Ohori K, Miura T, Tanno M, Miki T, Sato T, Ishikawa S, Horio Y, Shimamoto K. Ser9 phosphorylation of mitochondrial GSK-3 beta is a primary mechanism of cardiomyocyte protection by erythropoietin against oxidant-induced apoptosis. Am J Physiol Heart Circ Physiol 295: H2079-H2086, 2008. First published September 19, 2008; doi: 10.1152/ajpheart.00092.2008.-The aim of this study was to determine the role of GSK-3 beta in cardiomyocyte protection afforded by erythropoietin (EPO) against oxidant stress-induced apoptosis.
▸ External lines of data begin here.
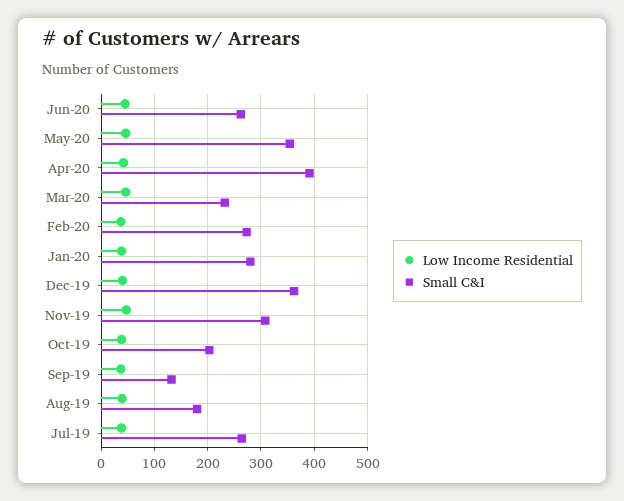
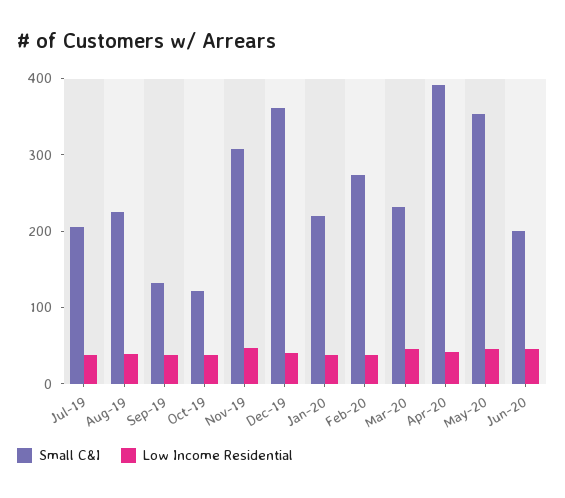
Small C&I, Jun-20: 260 -> 200
Small C&I, Jan-20: 280 -> 220
Small C&I, Oct-19: 200 -> 120
Small C&I, Aug-19: 180 -> 220
Small C&I, Jul-19: 260 -> 200

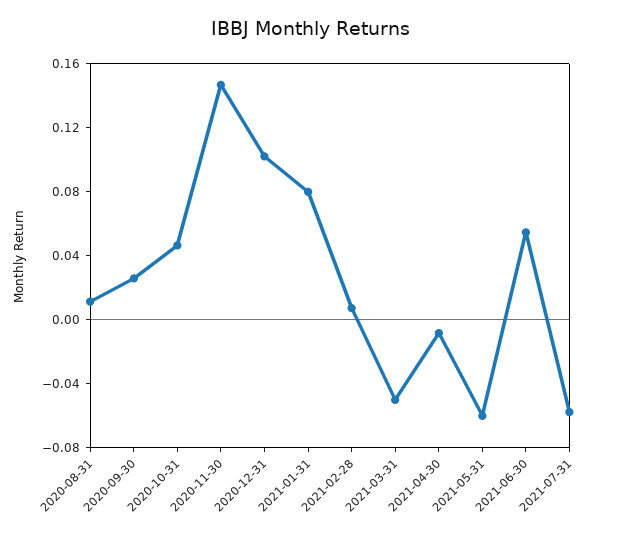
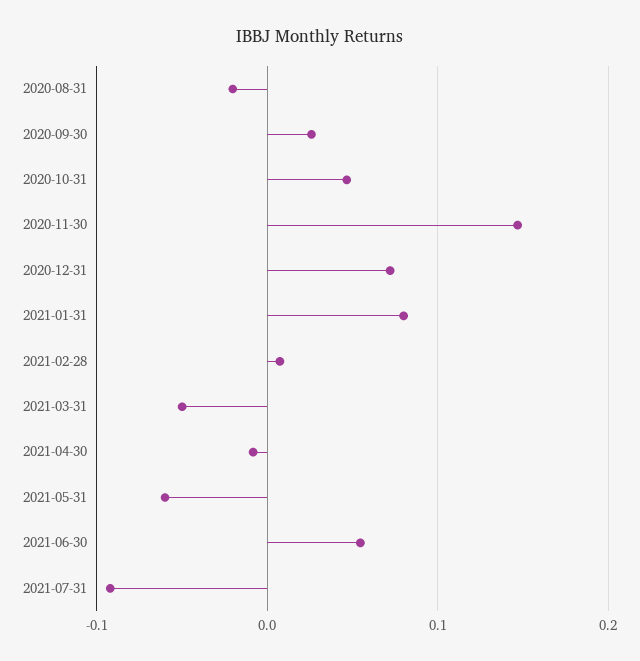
2020-08-31: 0.01 -> -0.02
2020-12-31: 0.1 -> 0.07
2021-07-31: -0.06 -> -0.09

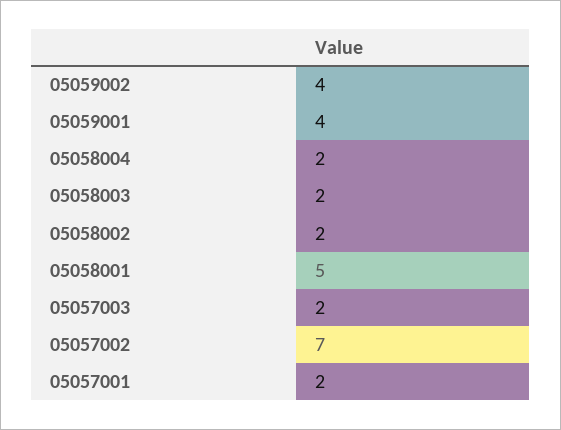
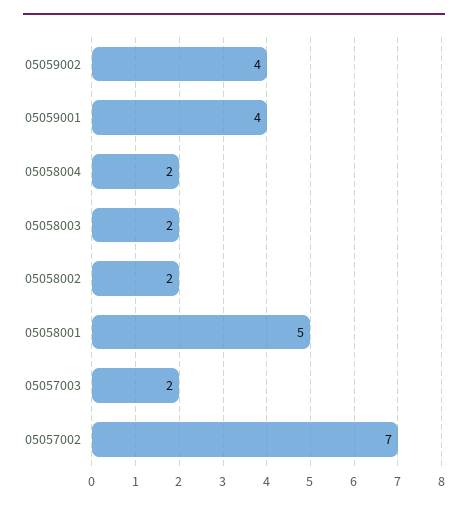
05057001: 2 -> none

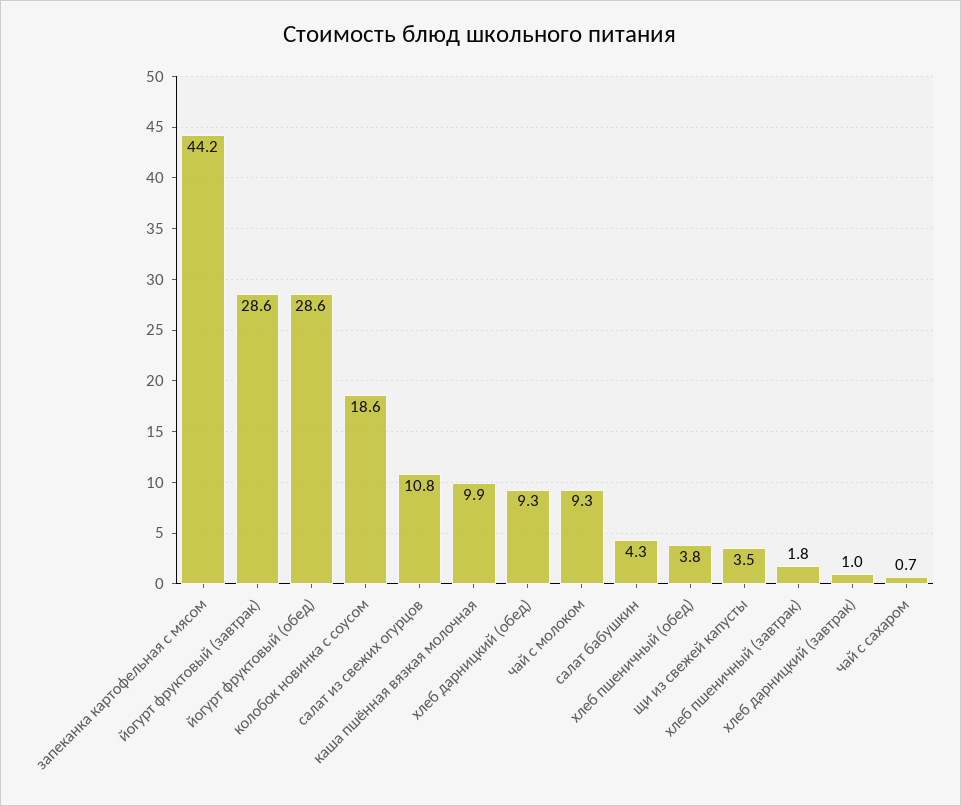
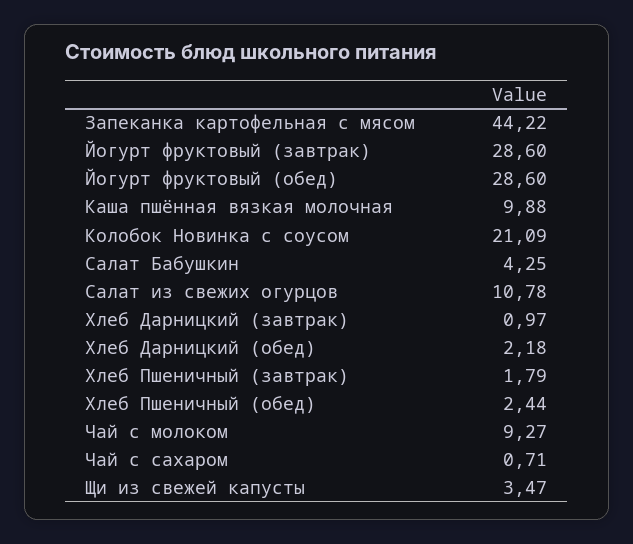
колобок новинка с соусом: 18.6 -> 21.09
хлеб дарницкий (обед): 9.3 -> 2.18
хлеб пшеничный (обед): 3.8 -> 2.44

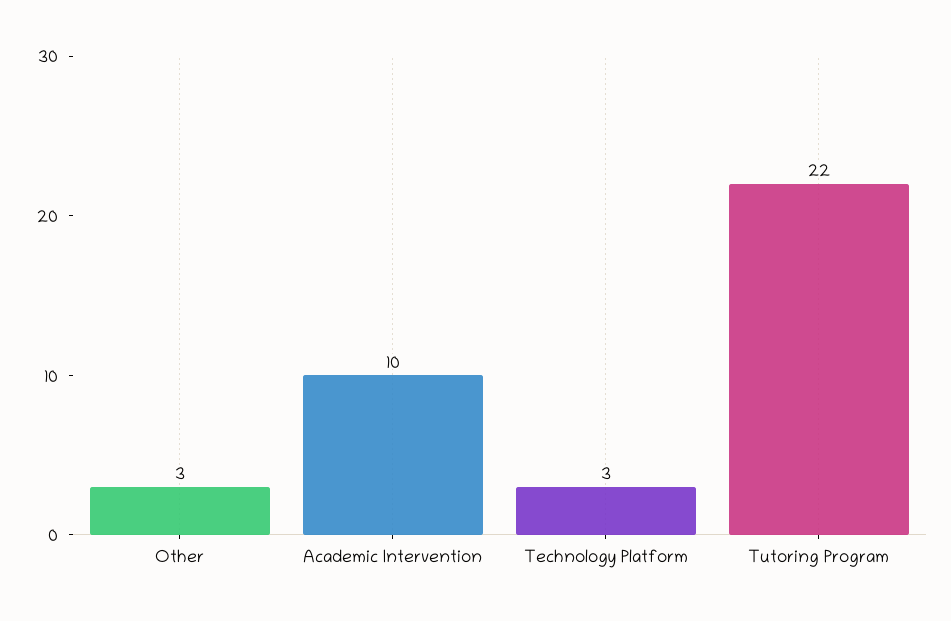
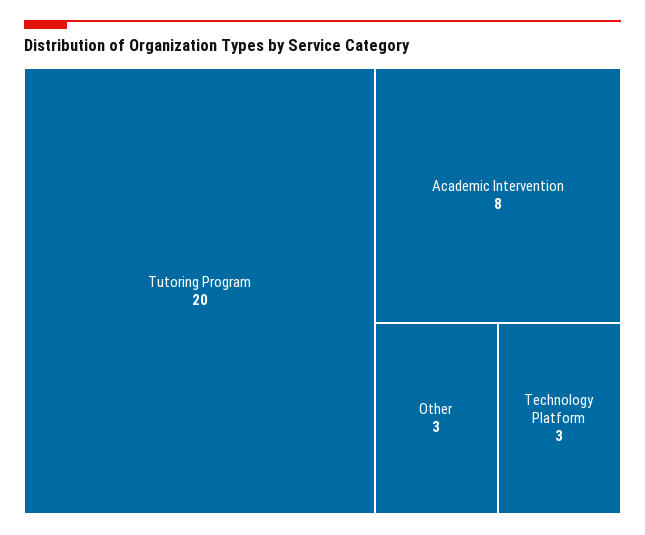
Academic Intervention: 10 -> 8
Tutoring Program: 22 -> 20

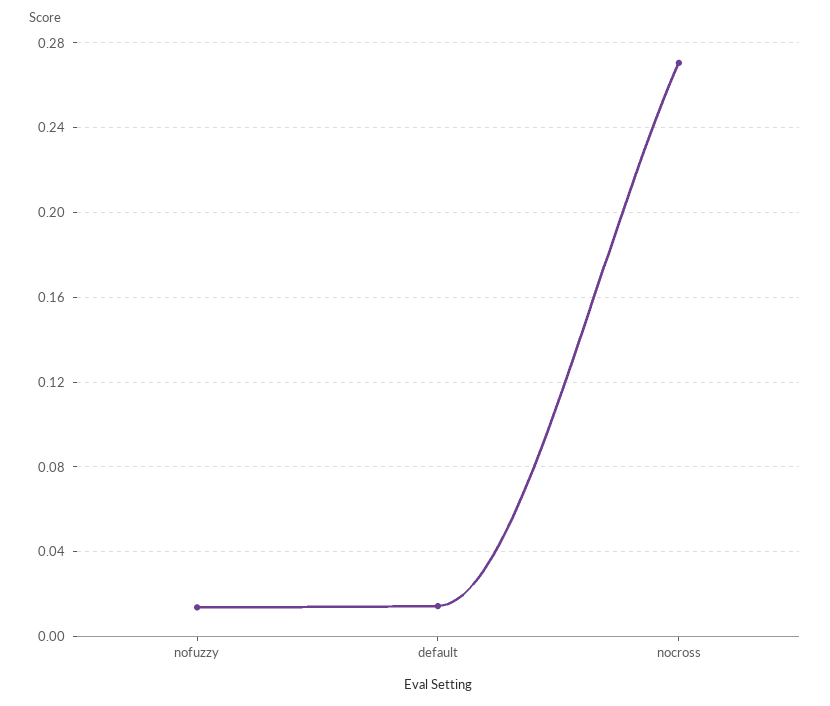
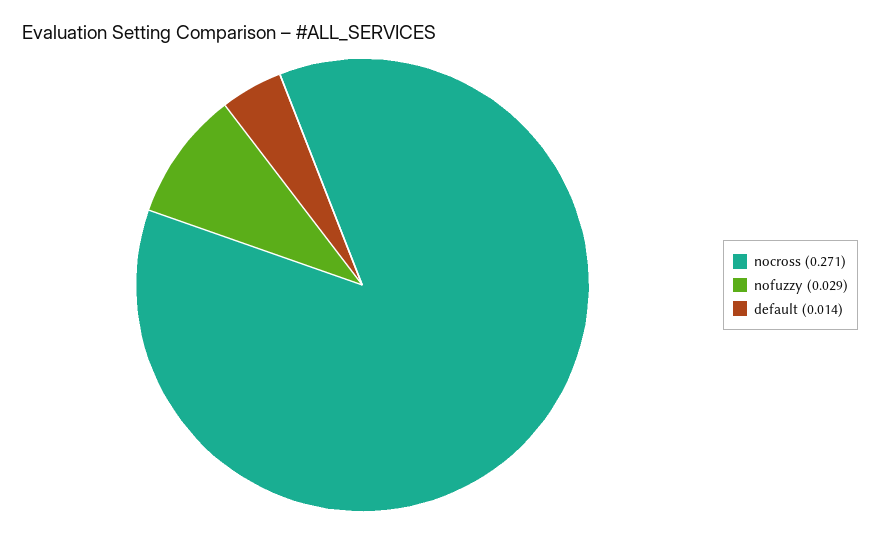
nofuzzy: 0.015 -> 0.029

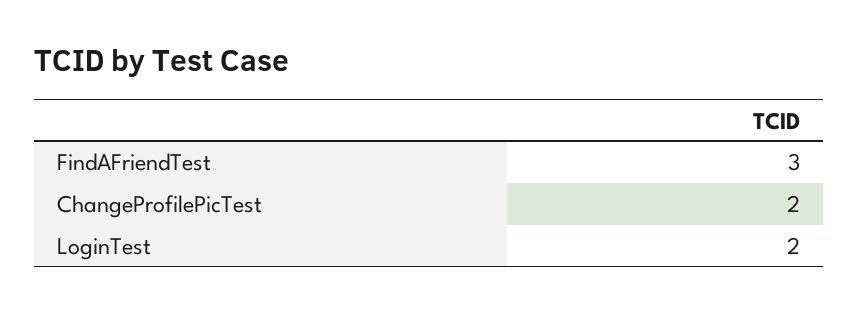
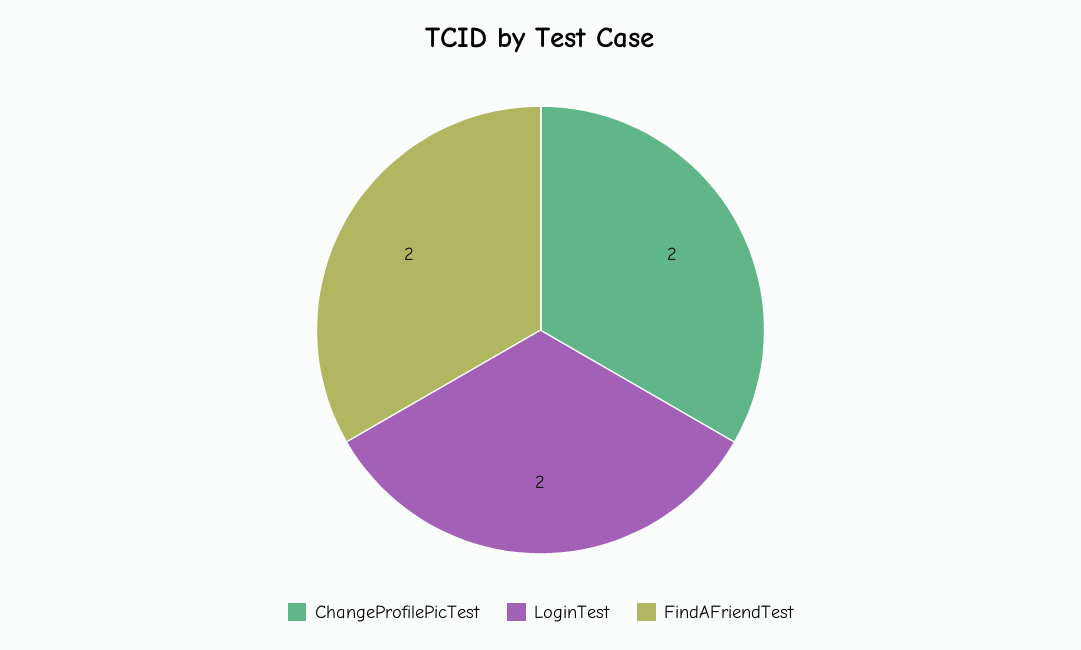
FindAFriendTest: 3 -> 2

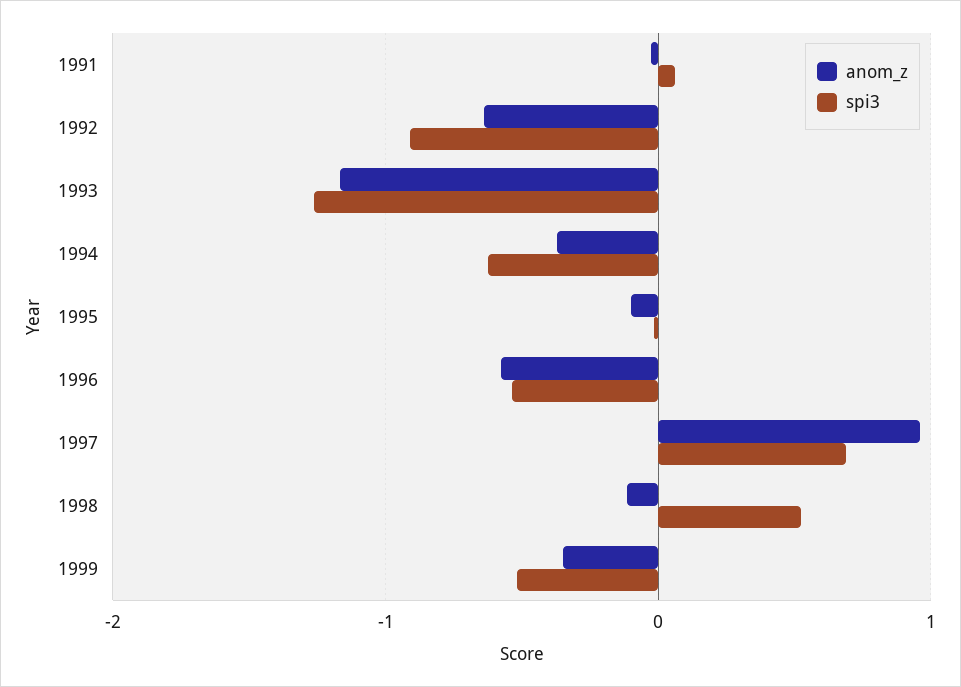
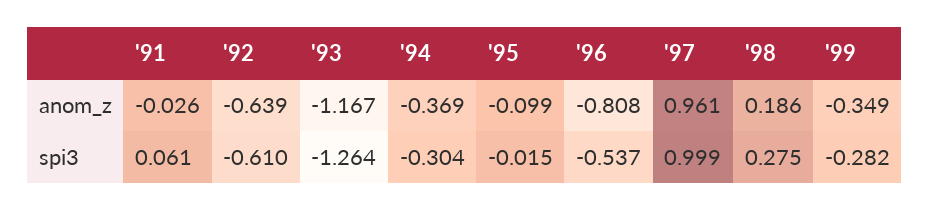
spi3, 1992: -0.9 -> -0.61
spi3, 1994: -0.6 -> -0.304
anom_z, 1996: -0.6 -> -0.808
spi3, 1997: 0.7 -> 0.999
anom_z, 1998: -0.1 -> 0.186
spi3, 1998: 0.5 -> 0.275
spi3, 1999: -0.5 -> -0.282

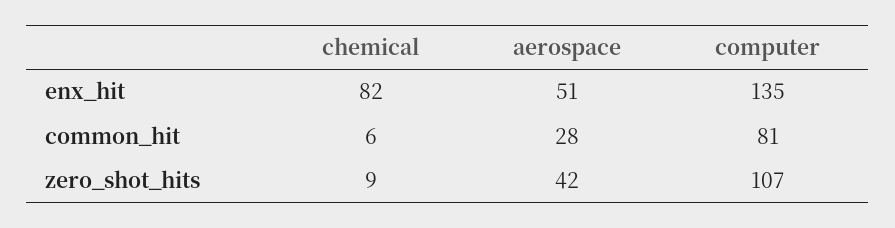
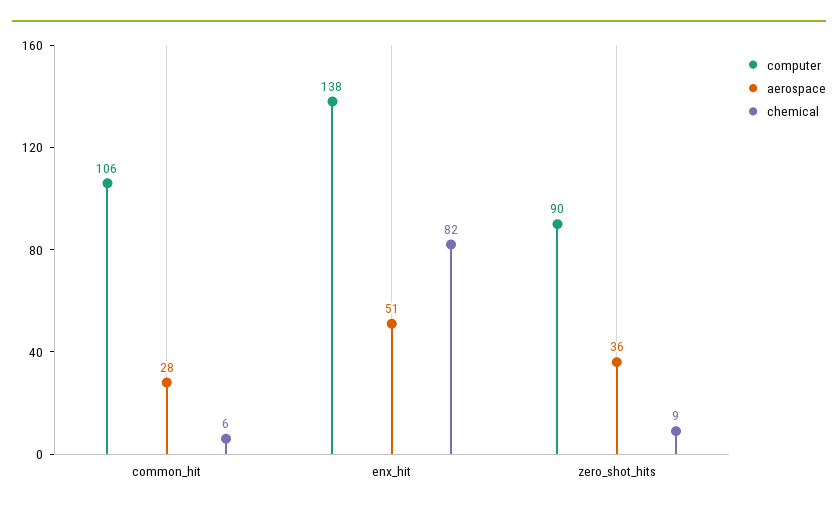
computer, enx_hit: 135 -> 138
computer, common_hit: 81 -> 106
aerospace, zero_shot_hits: 42 -> 36
computer, zero_shot_hits: 107 -> 90

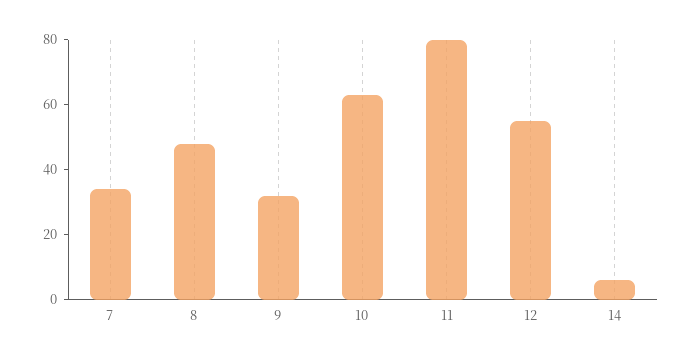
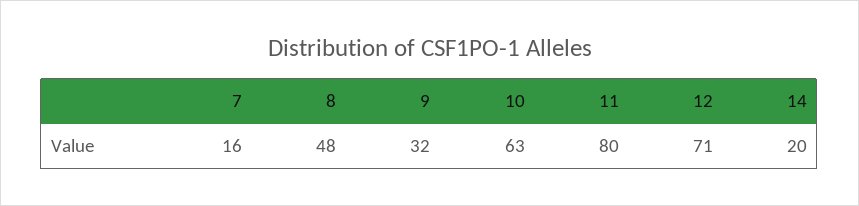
7: 35 -> 16
12: 55 -> 71
14: 5 -> 20

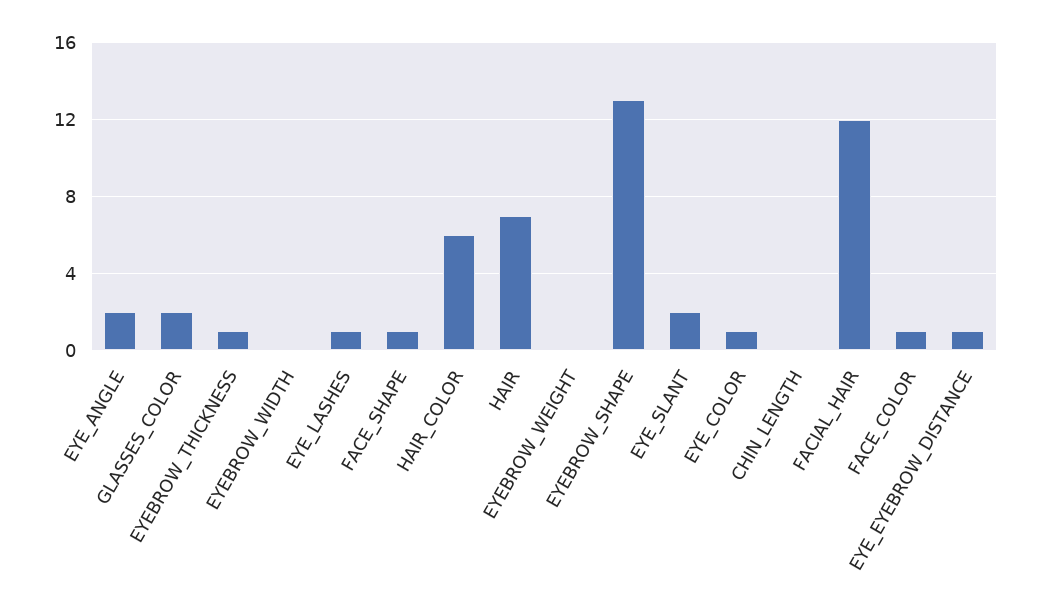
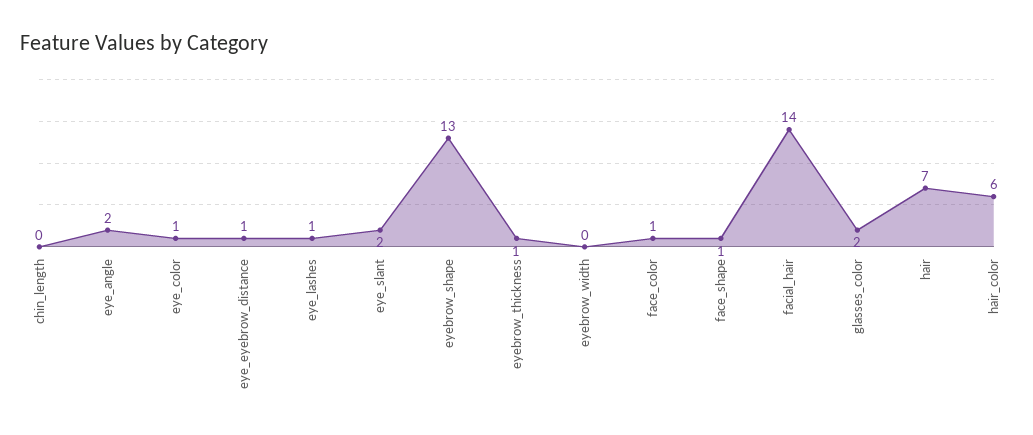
EYEBROW_WEIGHT: 0 -> none
FACIAL_HAIR: 12 -> 14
Treatment with EPO (10 units/ml) induced Ser473 phosphorylation of Akt and Ser9 phosphorylation of GSK-3 beta and significantly reduced the proportion of apoptotic H9c2 cardiomyocytes after exposure to H2O2 from 38.3 +/- 2.7% to 26.0 +/- 2.9%. This protection was not detected in cells transfected with constitutively active GSK-3 beta (S9A), which lacks Ser9 for inhibitory phosphorylation. The antiapoptotic effect of EPO was mimicked completely by GSK-3 beta knockdown using small interfering RNA and partly by the transfection with kinase-deficient GSK-3 beta (K85R). The level of colocalization of intracellular GSK-3 beta with mitochondria assessed by enhanced green fluorescent proteintagged GSK-3 beta or immunocytochemistry was not altered by EPO treatment. However, EPO increased the level of Ser9-phosphoGSK-3 beta colocalized with mitochondria by 50% in a phosphatidylinositol 3-kinase-dependent manner. Mitochondrial translocation of Bcl2-associated X protein (BAX) after exposure to H2O2 was inhibited by EPO pretreatment and by GSK-3 beta knockdown. These results suggest that the suppression of GSK-3 beta activity by Akt-mediated Ser9 phosphorylation in the mitochondria affords cardiomyocytes tolerance against oxidant-induced apoptosis, possibly by inhibiting the access of BAX to the mitochondria.